> _Extracted text_:
Segment Open

The 2017 verdict propounded the concept of bodily integrity and privacy, but said the government can bring in laws to impose restrictions on this right as well. However, such a law would be open to scrutiny by constitutional courts, the verdict said.
To test such a law’s constitutional validity, in case it came under judicial scrutiny, the 2017 judgment laid down a test of proportionality under which it has to be ascertained whether the state has a legitimate aim to bring it, and if the law or the means adopted to implement it is proportionate to its objective.
Applying the legal principle in Puliyel’s case, the top court said that though an individual can refuse to get medically treated and cannot be forced to be vaccinated, the government is equally entitled to regulate issues of public health concern by imposing certain limitations.
“With respect to bodily integrity and personal autonomy of an individual considered in the light of vaccines and other public health measures introduced to deal with the Covid-19 pandemic, we are of the opinion that bodily integrity is protected under Article 21 of the Constitution and no individual can be forced to be vaccinated,” it said.
“Further, personal autonomy of an individual, which is a recognised facet of protections guaranteed under Article 21, encompasses the right to refuse to undergo any medical treatment in the sphere of individual health,” the court added.
On the question of whether the vaccination policy, which permitted emergency approvals to Covid vaccines, passed the test laid out in the Puttaswamy verdict, the top court answered in the affirmative.

Segment Closed

> _Given material_:
Segment Open

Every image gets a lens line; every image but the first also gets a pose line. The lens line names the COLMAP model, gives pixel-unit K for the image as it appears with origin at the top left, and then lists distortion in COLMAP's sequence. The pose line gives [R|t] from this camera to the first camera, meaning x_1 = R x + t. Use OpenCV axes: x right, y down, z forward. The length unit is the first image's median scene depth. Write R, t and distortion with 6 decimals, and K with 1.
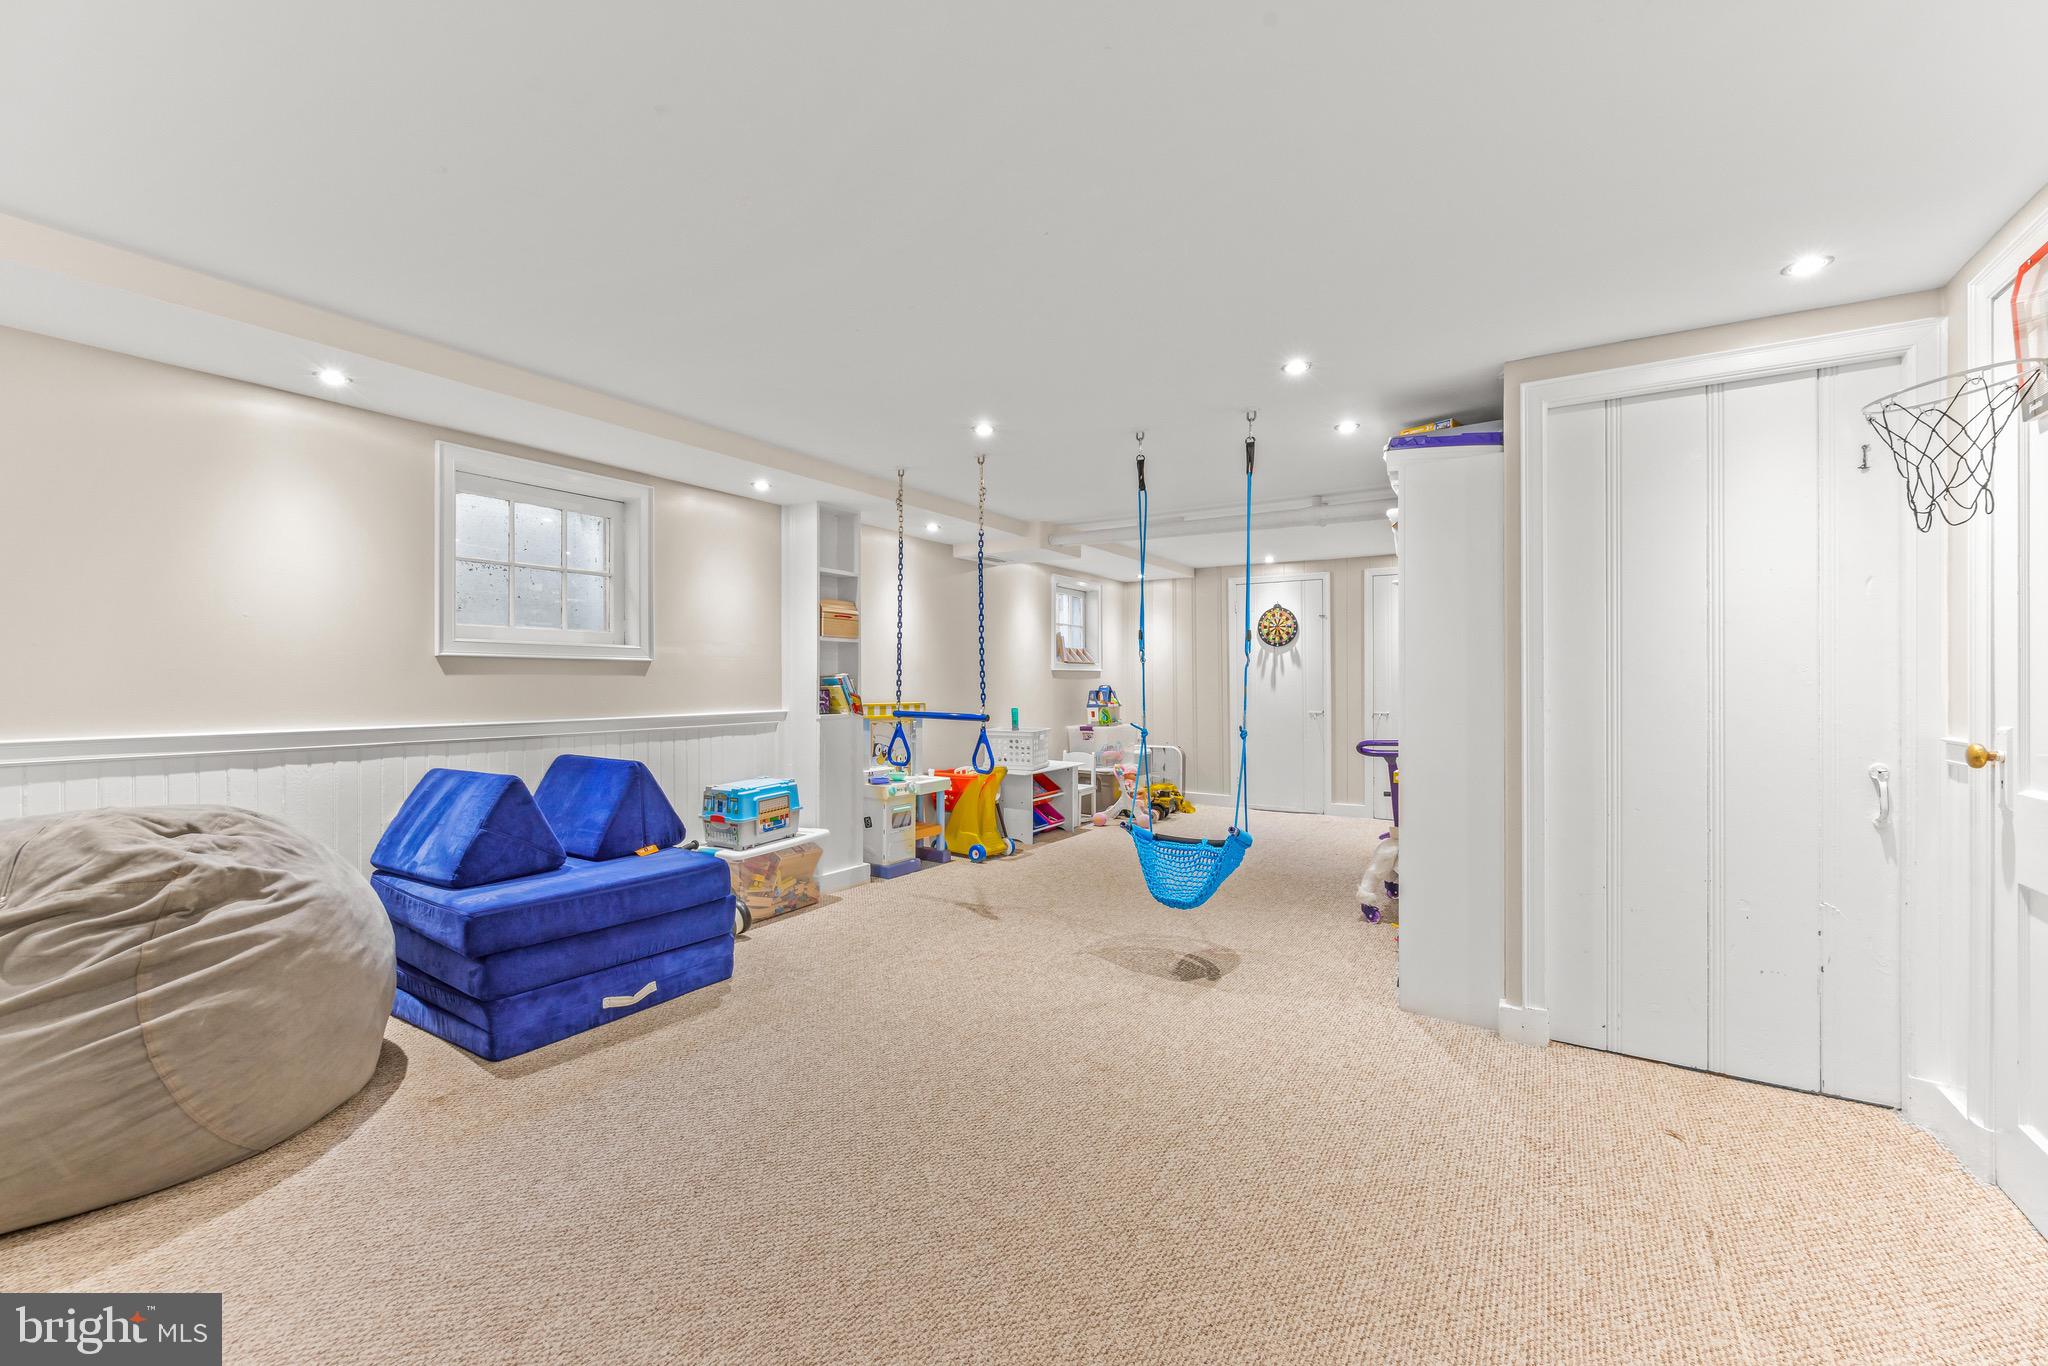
lens RADIAL K [[824.4, 0, 1029.1], [0, 824.4, 698.2], [0, 0, 1]] dist [-0.008486, -0.000007]
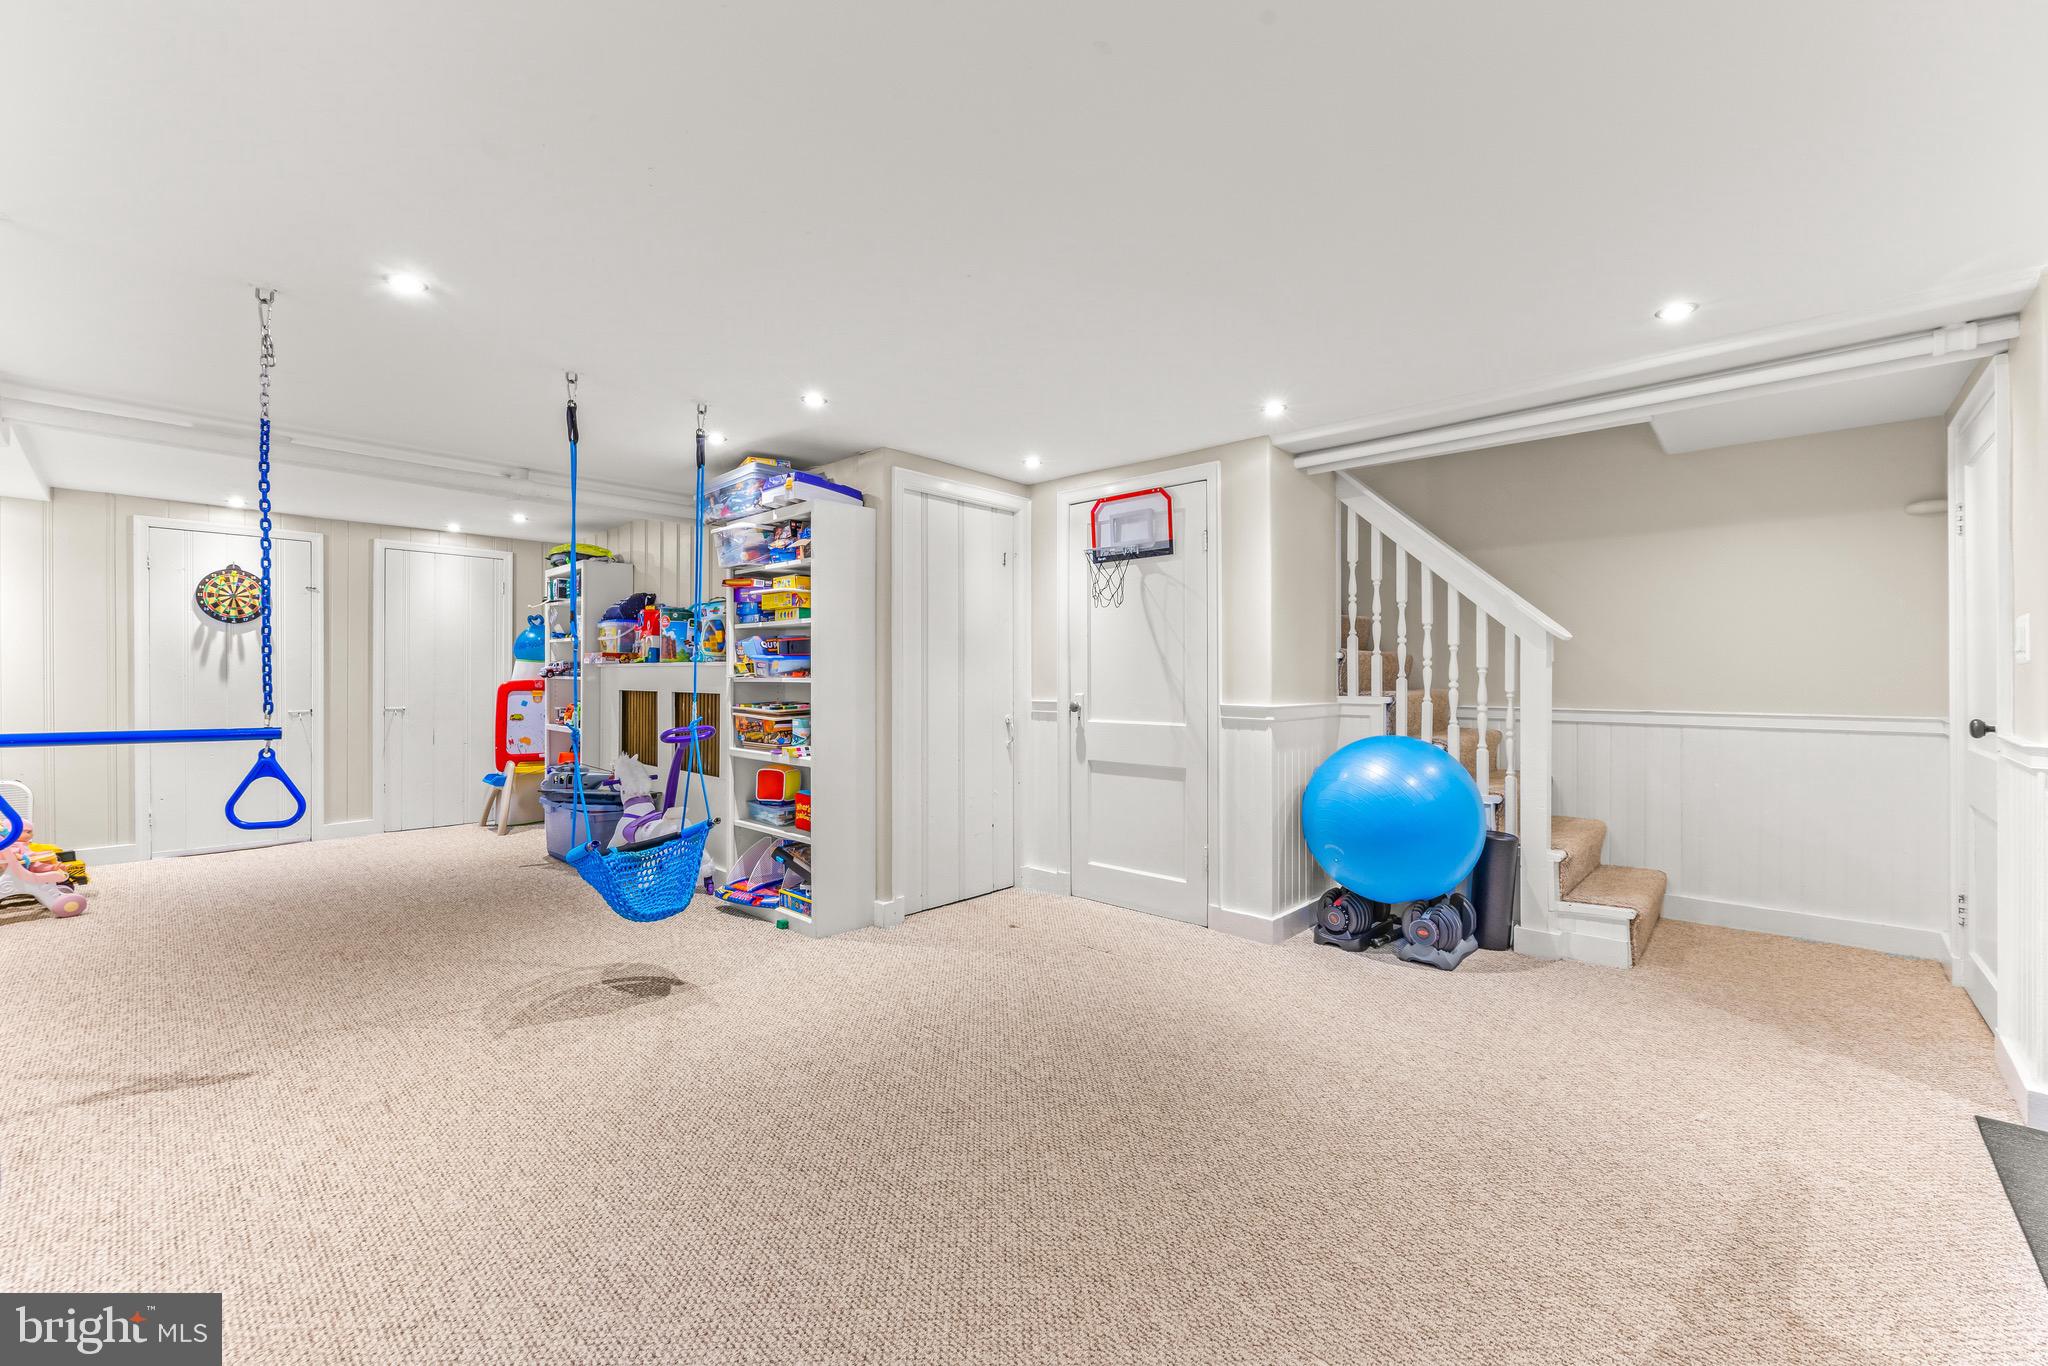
lens RADIAL K [[814.4, 0, 1022.3], [0, 814.4, 685.5], [0, 0, 1]] dist [-0.003343, 0.000252]
pose [[0.179603, -0.014680, 0.983630, -0.588677], [0.017473, 0.999779, 0.011731, -0.008882], [-0.983584, 0.015080, 0.179820, 0.402564]]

Segment Closed

> _Task requirements_:
(a) In the court ruling on Covid-19 vaccination, which article of the Constitution protects bodily integrity?
(b) Continue the court ruling on Covid-19 vaccination from its final sentence.

> _Numbered responses_:
(a) Article 21

(b)
“On the basis of substantial material filed before this court reflecting the near unanimous views of experts on the benefits of vaccination in addressing severe disease from the infection… This court is satisfied that the current vaccination policy of the Union of India is informed of the relevant considerations and cannot be said to be unreasonable or manifestly arbitrary,” the court said in its verdict, which runs into 115 pages.
However, on the restrictions placed on unvaccinated individuals by states and Union territories, the court said they are not “proportionate”.
It said the Centre and states had not placed “any data” to “controvert” data by the petitioner “in the form of emerging scientific opinion which appears to indicate that the risk of transmission of virus from unvaccinated individuals is almost on par with that from vaccinated persons”.
“In light of this, restrictions by states governments/Union territories cannot be said to be proportionate,” the court said.
Therefore, it suggested that the authorities across the country, “including private organisations and educational institutions”, which have imposed such mandates, review them “till the infection rate remains low and any new development of research… emerges which justifies due justifications to impose reasonable and proportionate restrictions on the rights of unvaccinated individuals…”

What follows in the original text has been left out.